• What you are asked to do
Write out nothing except the lines of the entries below, from the first through the one containing "El **formato normal** consiste", exactly and without pictures.
[Dataset content — start]
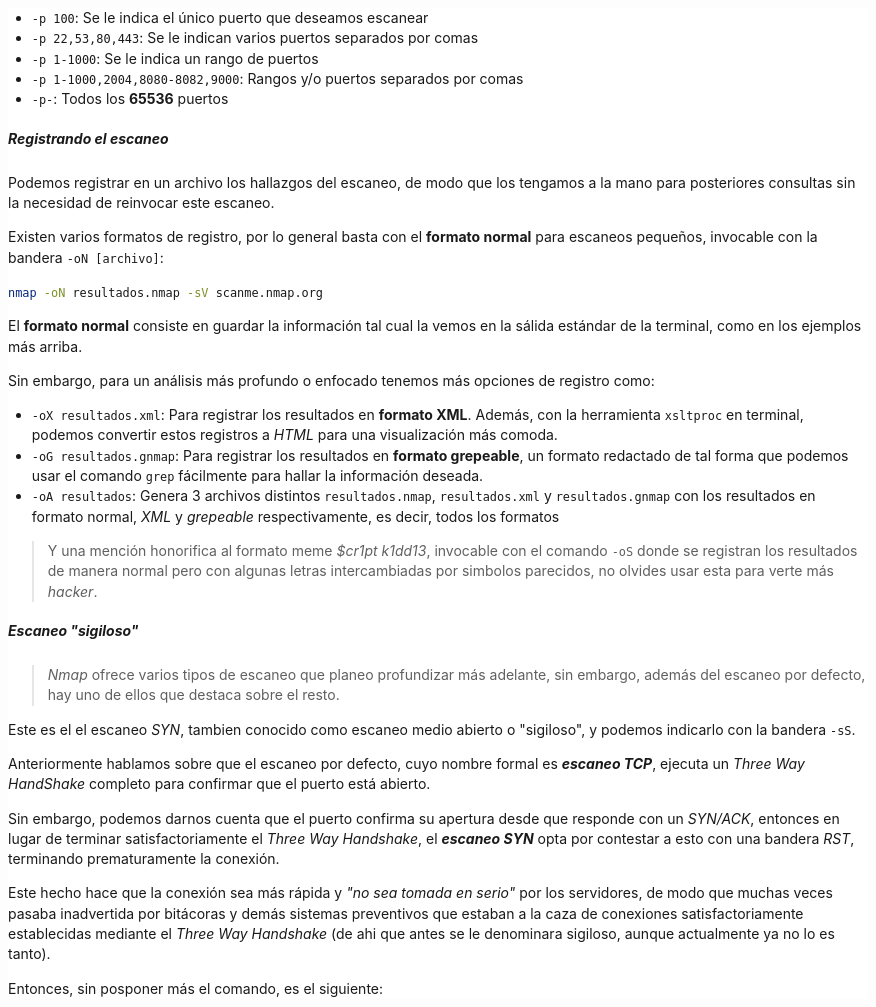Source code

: - `-p 100`: Se le indica el único puerto que deseamos escanear
- `-p 22,53,80,443`: Se le indican varios puertos separados por comas
- `-p 1-1000`: Se le indica un rango de puertos
- `-p 1-1000,2004,8080-8082,9000`: Rangos y/o puertos separados por comas
- `-p-`: Todos los **65536** puertos

##### Registrando el escaneo

Podemos registrar en un archivo los hallazgos del escaneo, de modo que los tengamos a la mano para posteriores consultas sin la necesidad de reinvocar este escaneo.

Existen varios formatos de registro, por lo general basta con el **formato normal** para escaneos pequeños, invocable con la bandera `-oN [archivo]`:

```bash
nmap -oN resultados.nmap -sV scanme.nmap.org
```

El **formato normal** consiste en guardar la información tal cual la vemos en la sálida estándar de la terminal, como en los ejemplos más arriba.

Sin embargo, para un análisis más profundo o enfocado tenemos más opciones de registro como:

- `-oX resultados.xml`: Para registrar los resultados en **formato XML**. Además, con la herramienta `xsltproc` en terminal, podemos convertir estos registros a *HTML* para una visualización más comoda.
- `-oG resultados.gnmap`: Para registrar los resultados en **formato grepeable**, un formato redactado de tal forma que podemos usar el comando `grep` fácilmente para hallar la información deseada.
- `-oA resultados`: Genera 3 archivos distintos `resultados.nmap`, `resultados.xml` y `resultados.gnmap` con los resultados en formato normal, *XML* y *grepeable* respectivamente, es decir, todos los formatos

> Y una mención honorifica al formato meme *\$cr1pt k1dd13*, invocable con el comando `-oS` donde se registran los resultados de manera normal pero con algunas letras intercambiadas por simbolos parecidos, no olvides usar esta para verte más *hacker*.

##### Escaneo "sigiloso"

> *Nmap* ofrece varios tipos de escaneo que planeo profundizar más adelante, sin embargo, además del escaneo por defecto, hay uno de ellos que destaca sobre el resto.

Este es el el escaneo *SYN*, tambien conocido como escaneo medio abierto o "sigiloso", y podemos indicarlo con la bandera `-sS`.

Anteriormente hablamos sobre que el escaneo por defecto, cuyo nombre formal es ***escaneo TCP***, ejecuta un *Three Way HandShake* completo para confirmar que el puerto está abierto.

Sin embargo, podemos darnos cuenta que el puerto confirma su apertura desde que responde con un *SYN/ACK*, entonces en lugar de terminar satisfactoriamente el *Three Way Handshake*, el ***escaneo SYN*** opta por contestar a esto con una bandera *RST*, terminando prematuramente la conexión.

Este hecho hace que la conexión sea más rápida y *"no sea tomada en serio"* por los servidores, de modo que muchas veces pasaba inadvertida por bitácoras y demás sistemas preventivos que estaban a la caza de conexiones satisfactoriamente establecidas mediante el *Three Way Handshake* (de ahi que antes se le denominara sigiloso, aunque actualmente ya no lo es tanto).

Entonces, sin posponer más el comando, es el siguiente:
[Dataset content — finish]
• Solution
Source code

: - `-p 100`: Se le indica el único puerto que deseamos escanear
- `-p 22,53,80,443`: Se le indican varios puertos separados por comas
- `-p 1-1000`: Se le indica un rango de puertos
- `-p 1-1000,2004,8080-8082,9000`: Rangos y/o puertos separados por comas
- `-p-`: Todos los **65536** puertos

##### Registrando el escaneo

Podemos registrar en un archivo los hallazgos del escaneo, de modo que los tengamos a la mano para posteriores consultas sin la necesidad de reinvocar este escaneo.

Existen varios formatos de registro, por lo general basta con el **formato normal** para escaneos pequeños, invocable con la bandera `-oN [archivo]`:

```bash
nmap -oN resultados.nmap -sV scanme.nmap.org
```

El **formato normal** consiste en guardar la información tal cual la vemos en la sálida estándar de la terminal, como en los ejemplos más arriba.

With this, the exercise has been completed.